Aktuell gibt es rund 500 mehrstündige Aufnahmen aus über 20 Shows, die in bestimmten Abständen gesendet werden. Bis letztes Jahr beschränkte sich das Programm auf DJ-Sets. Mittlerweile gibt es auch reine Wortbeiträge, wie beispielsweise die „Talk, Talk“-Sendung, die aus der Bar3000 über dem Club Zukunft in Zürich gesendet wird. Gemeinsam mit Gästen erschließen sich hier die Journalisten Adrian Hoenicke und Bjørn Schaeffner clubrelevante und historische Zusammenhänge. Wichtiger Teil der Identität von Radio Bollwerk, so Urs, waren und sind aber auch nach wie vor Live-Übertragungen von Festivals, von denen unter anderem Interviews gesendet werden, wie zum Beispiel vom Ostfest, das vor allem modularbasierte Musik in den Fokus rückt.

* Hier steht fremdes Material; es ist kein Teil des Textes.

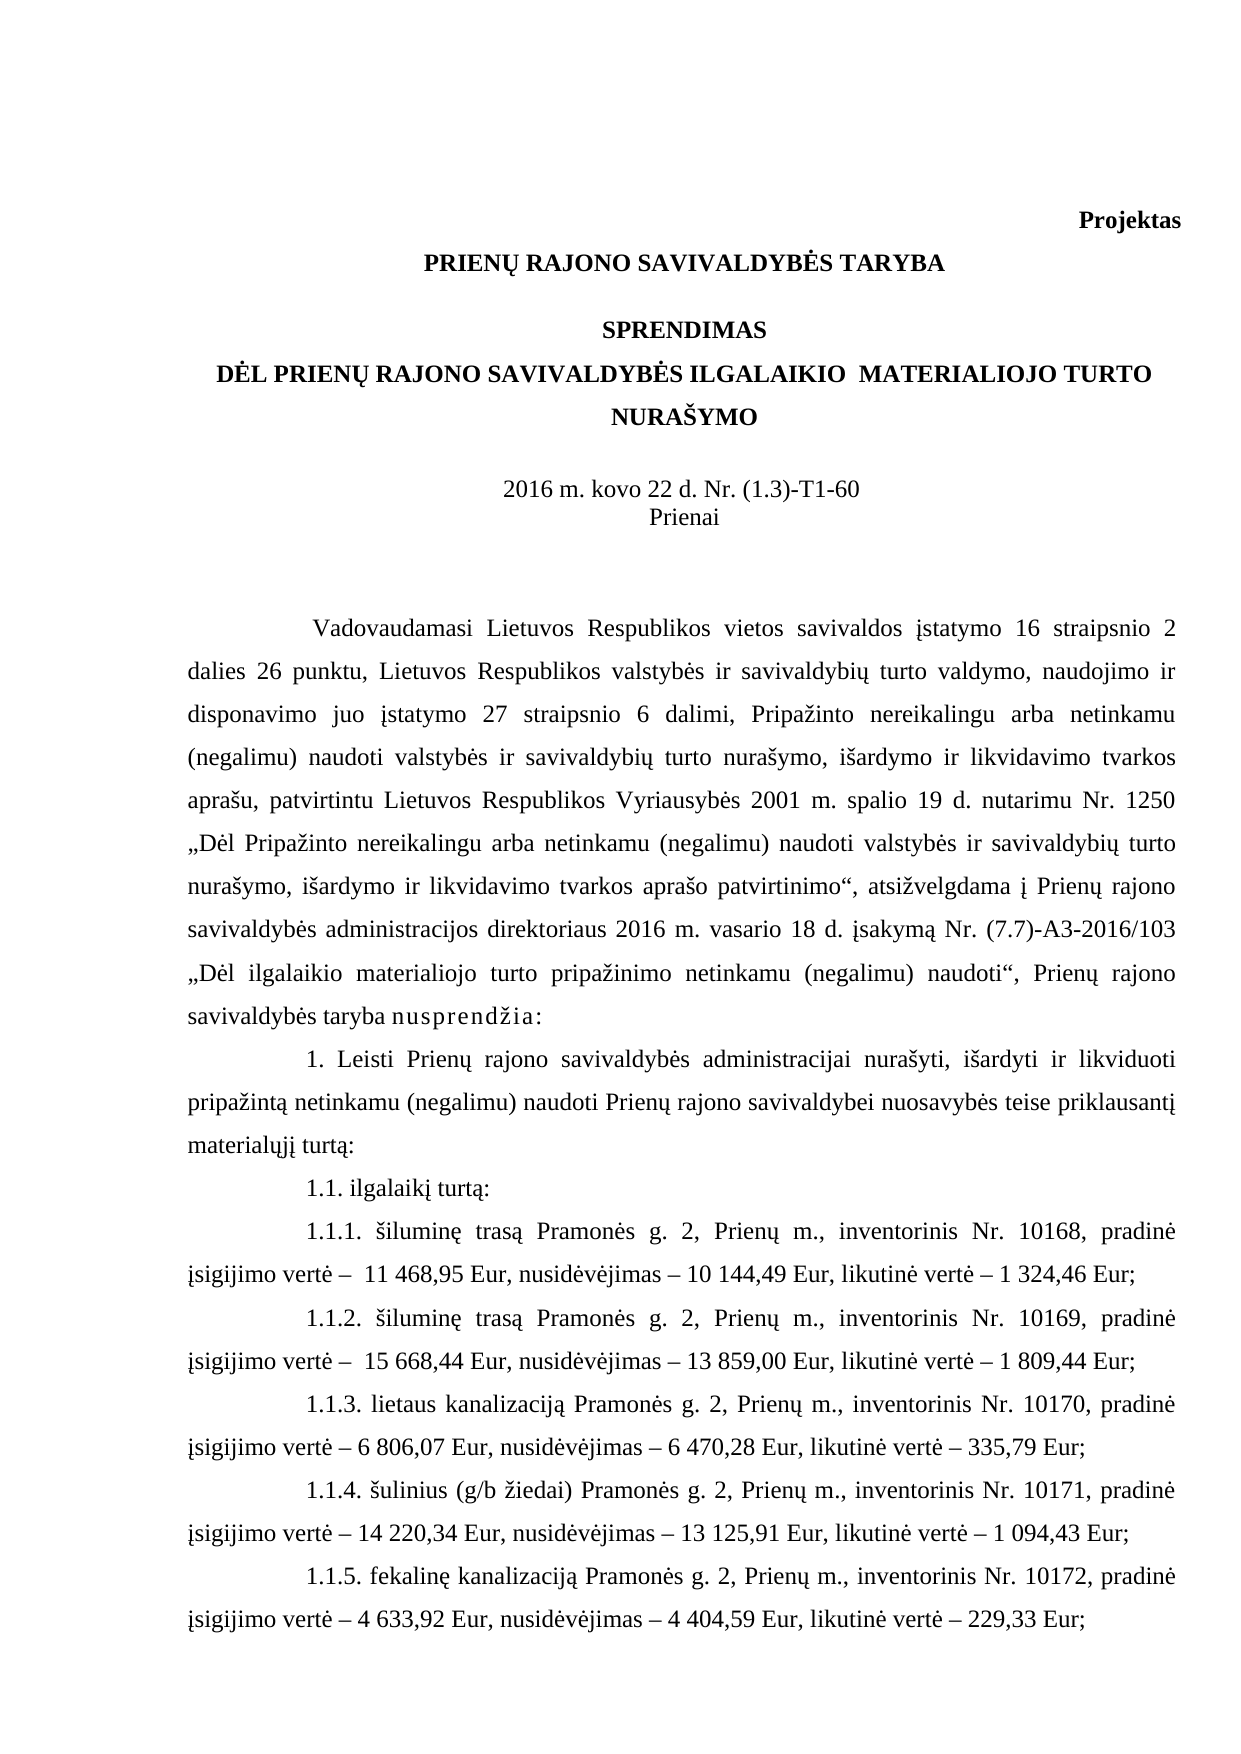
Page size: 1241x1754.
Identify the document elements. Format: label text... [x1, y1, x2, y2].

text 2016 m. kovo 22 d. Nr. (1.3)-T1-60 [187, 474, 1181, 502]
text 1.1.1. šiluminę trasą Pramonės g. 2, Prienų m., inventorinis Nr. 10168, pradinė įsigijimo vertė – 11 468,95 Eur, nusidėvėjimas – 10 144,49 Eur, likutinė vertė – 1 324,46 Eur; [187, 1216, 1177, 1288]
text Prienai [187, 502, 1181, 531]
text 1.1.4. šulinius (g/b žiedai) Pramonės g. 2, Prienų m., inventorinis Nr. 10171, pradinė įsigijimo vertė – 14 220,34 Eur, nusidėvėjimas – 13 125,91 Eur, likutinė vertė – 1 094,43 Eur; [187, 1475, 1177, 1547]
text 1. Leisti Prienų rajono savivaldybės administracijai nurašyti, išardyti ir likviduoti pripažintą netinkamu (negalimu) naudoti Prienų rajono savivaldybei nuosavybės teise priklausantį materialųjį turtą: [187, 1044, 1177, 1159]
text 1.1. ilgalaikį turtą: [187, 1173, 1177, 1202]
text PRIENŲ RAJONO savivaldybės TARYBA [187, 248, 1181, 277]
text 1.1.5. fekalinę kanalizaciją Pramonės g. 2, Prienų m., inventorinis Nr. 10172, pradinė įsigijimo vertė – 4 633,92 Eur, nusidėvėjimas – 4 404,59 Eur, likutinė vertė – 229,33 Eur; [187, 1561, 1177, 1633]
text Dėl prienų rajono savivaldybĖS ilgalaikio materialiojo turto nurašymo [187, 359, 1181, 431]
text 1.1.3. lietaus kanalizaciją Pramonės g. 2, Prienų m., inventorinis Nr. 10170, pradinė įsigijimo vertė – 6 806,07 Eur, nusidėvėjimas – 6 470,28 Eur, likutinė vertė – 335,79 Eur; [187, 1389, 1177, 1461]
text Projektas [187, 205, 1181, 234]
text Vadovaudamasi Lietuvos Respublikos vietos savivaldos įstatymo 16 straipsnio 2 dalies 26 punktu, Lietuvos Respublikos valstybės ir savivaldybių turto valdymo, naudojimo ir disponavimo juo įstatymo 27 straipsnio 6 dalimi, Pripažinto nereikalingu arba netinkamu (negalimu) naudoti valstybės ir savivaldybių turto nurašymo, išardymo ir likvidavimo tvarkos aprašu, patvirtintu Lietuvos Respublikos Vyriausybės 2001 m. spalio 19 d. nutarimu Nr. 1250 „Dėl Pripažinto nereikalingu arba netinkamu (negalimu) naudoti valstybės ir savivaldybių turto nurašymo, išardymo ir likvidavimo tvarkos aprašo patvirtinimo“, atsižvelgdama į Prienų rajono savivaldybės administracijos direktoriaus 2016 m. vasario 18 d. įsakymą Nr. (7.7)-A3-2016/103 „Dėl ilgalaikio materialiojo turto pripažinimo netinkamu (negalimu) naudoti“, Prienų rajono savivaldybės taryba nusprendžia: [187, 613, 1177, 1029]
text SPRENDIMAS [187, 316, 1181, 344]
text 1.1.2. šiluminę trasą Pramonės g. 2, Prienų m., inventorinis Nr. 10169, pradinė įsigijimo vertė – 15 668,44 Eur, nusidėvėjimas – 13 859,00 Eur, likutinė vertė – 1 809,44 Eur; [187, 1303, 1177, 1374]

„Wir sind ein Radiosender für Spartenmusik“

Das Internet spielt auch für Radio Bollwerk eine wichtige Rolle. Die Vernetzung übers Web war sicherlich mit einer der Gründe für die Kollaboration mit Radio 80000 aus München oder ihre jüngste Benelux-Tour, auf der sie dem Operator Radio aus Rotterdam und dem Kiosk Radio aus Brüssel einen Besuch abgestattet haben. „Durch das Internet entstehen transnationale Verbindungen und dadurch eine Zusammenarbeit, die gerade in der Musikszene interessante Früchte trägt. Unser Radio hebt sich schon recht stark vom Rest der musikalischen Szene Berns ab, da wir einen Raum für non-konforme, experimentellere Musik bieten wollen. Wir sind ein Radiosender für Spartenmusik, was nicht heißt, dass es sich nur um dunklen Techno dreht, sondern auch um Gospel, Soul und Indie, wie es zum Beispiel das Underground Soul Radio supportet.“ 

Diese Art non-konformer Musik findet auch durch den temporären Berner Musik- und Kulturraum Platzkultur in Form einer Sommerresidency Platz. Ein großer Parkplatz an der Schützenmatte verwandelt sich hier in einen Spielplatz für Kulturakteur*innen und Interessierte- Auch die Radio Bollwerk-Crew richtet hier ein kleines, temporäres Studio ein. Als einziges Online-Radio der Schweiz hat es Radio Bollwerk geschafft Szenen in der ganzen Schweiz zusammenzuführen. DJs von Zürich bis Bern und von Genf bis Luzern partizipieren mit Radioshows.

Inklusiver Nonkonformismus

Die Grund-DNA von Bollwerk, so Urs, ist Musik, die sich im Untergrund bewegt, eine Plattform zu bieten, egal aus welcher Richtung diese kommen mag. Natürlich sei es da mitunter schwierig zu entscheiden, was denn jetzt gespielt werden könne und was nicht. „Bei Radio Bollwerk findet jede*r und jede musikalische Ausrichtung Platz. Wir versuchen so gut es geht eine exkludierende Kultur zu vermeiden.“

Der Herzenswunsch des Radio-Kollektivs ist es, einen Heimathafen in Form eines festen Studios zu finden. Im Gespräch mit Urs fällt die tiefgreifende Passion für die Community und ihre Kunst auf. Berns Underground-Szene beheimatet Künstler*innen jedweder Couleur, die sich ganz dieser diversen Mischung aus Avantgarde und Musikkultur verschrieben haben und mit Leib und Seele leben. Diesen Menschen will Radio Bollwerk eine Plattform und Heimat geben, um die Welt an der Vielseitigkeit ihres kulturellen Schaffens teilhaben zu lassen.